Contrast Ladd’s or Young’s sour view of formatting with Clive Davis, who took over as president of Columbia Records during the rise of the counterculture. Writing just after the regularizing of multiple Top 40 strands, Davis found the mixture of old-school entertainment and new-school pop categories he confronted, the tensions between format and genre, endlessly fascinating. He was happy to discourse on the reasons why an MOR release by Ray Conniff might outsell an attention-hogging album by Bob Dylan, then turn around and explain why playing Las Vegas had tainted the rock group Blood, Sweat & Tears by rebranding them as MOR. Targeting black albums, rather than singles, to music buyers intrigued him, and here he itemized how he accepted racial divisions as market realities, positioning funk’s Earth, Wind & Fire as “progressive” to white rockers while courting soul nationalists too. “Black radio was also becoming increasingly militant; black program directors were refusing to see white promotion men. . . . If a record is ripe to be added to the black station’s play list, but is not quite a sure thing, it is ridiculous to have a white man trying to convince the program director to put it on.”

The incorporation of genre by formats proved hugely successful from the 1970s to the 1990s. Categories of mainstream music multiplied, major record labels learned boutique approaches to rival indies in what Timothy Dowd calls “decentralized” music selling, and the global sounds that Israeli sociologist Motti Regev sums up as “pop-rock” fused national genres with a common international structure of hitmaking, fueled by the widespread licensing in the 1980s of commercial radio channels in countries formerly limited to government broadcasting. In 2000, I was given the opportunity, for a New York Times feature, to survey a list of the top 1,000 selling albums and top 200 artists by total US sales, as registered by SoundScan’s barcode-scanning process since the service’s introduction in 1991. The range was startling: twelve albums on the list by Nashville’s Garth Brooks, but also twelve by the Beatles and more than twenty linked to the gangsta rappers in N.W.A. Female rocker Alanis Morissette topped the album list, with country and AC singer Shania Twain not far behind.
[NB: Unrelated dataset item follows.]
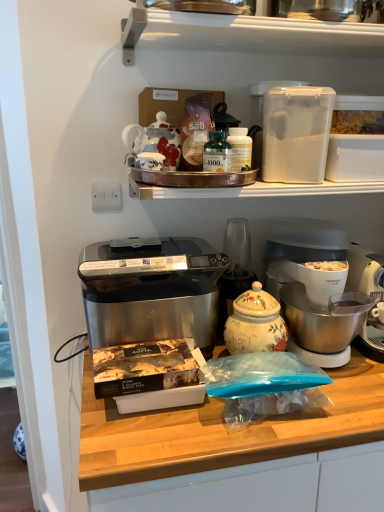
Identify the location of unoccupied region to the right of decorative ceramic jar at center. This screenshot has width=384, height=512. (345, 381).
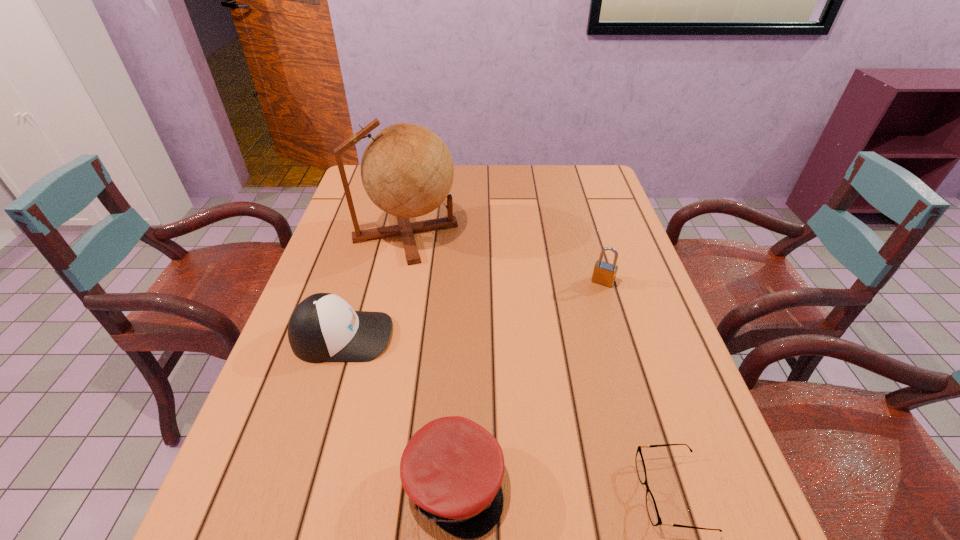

Reggae’s Bob Marley had the most popular back-catalogue album, with mammoth total sales for pre-rock vocalist Barbra Streisand and jazz’s Miles Davis. Even “A Horse with No Name” still had fans:America’s Greatest Hits made a top 1,000 list that was 30 percent artists over forty years old in 2000 and one-quarter 1990s teen pop like Backstreet Boys. Pop meant power ballads (Mariah Carey, Celine Dion), rock (Pink Floyd, Metallica, Pearl Jam), and Latin voices (Selena, Marc Anthony), five mellow new age Enya albums, and four noisy Jock Jams compilations.

Yet nearly all this spectrum of sound was owned by a shrinking number of multinationals, joined as the 1990s ended by a new set of vast radio chains like Clear Channel, allowed by a 1996 Telecommunications Act in the corporate liberal spirit of the 1927 policies. The role of music in sparking countercultural liberation movements had matured into a well-understood range of scenes feeding into mainstreams, or train-wreck moments by tabloid pop stars appreciated with camp irony by omnivorous tastemakers. The tightly formatted world that Jim Ladd feared and Clive Davis coveted had come to pass. Was this true diversity, or a simulation? As Keith Negus found when he spoke with those participating in the global pop order, genre convictions still pressed against format pragmatism. Rock was overrepresented at record labels. Genre codes shaped the corporate cultures that framed the selling of country music, gangsta rap, and Latin pop. “The struggle is not between commerce and creativity,” Negus concluded, “but about what is to be commercial and creative.” The friction between competing notions of how to make and sell music had resulted in a staggering range of product, but also intractable disagreements over that product’s value within cultural hierarchies.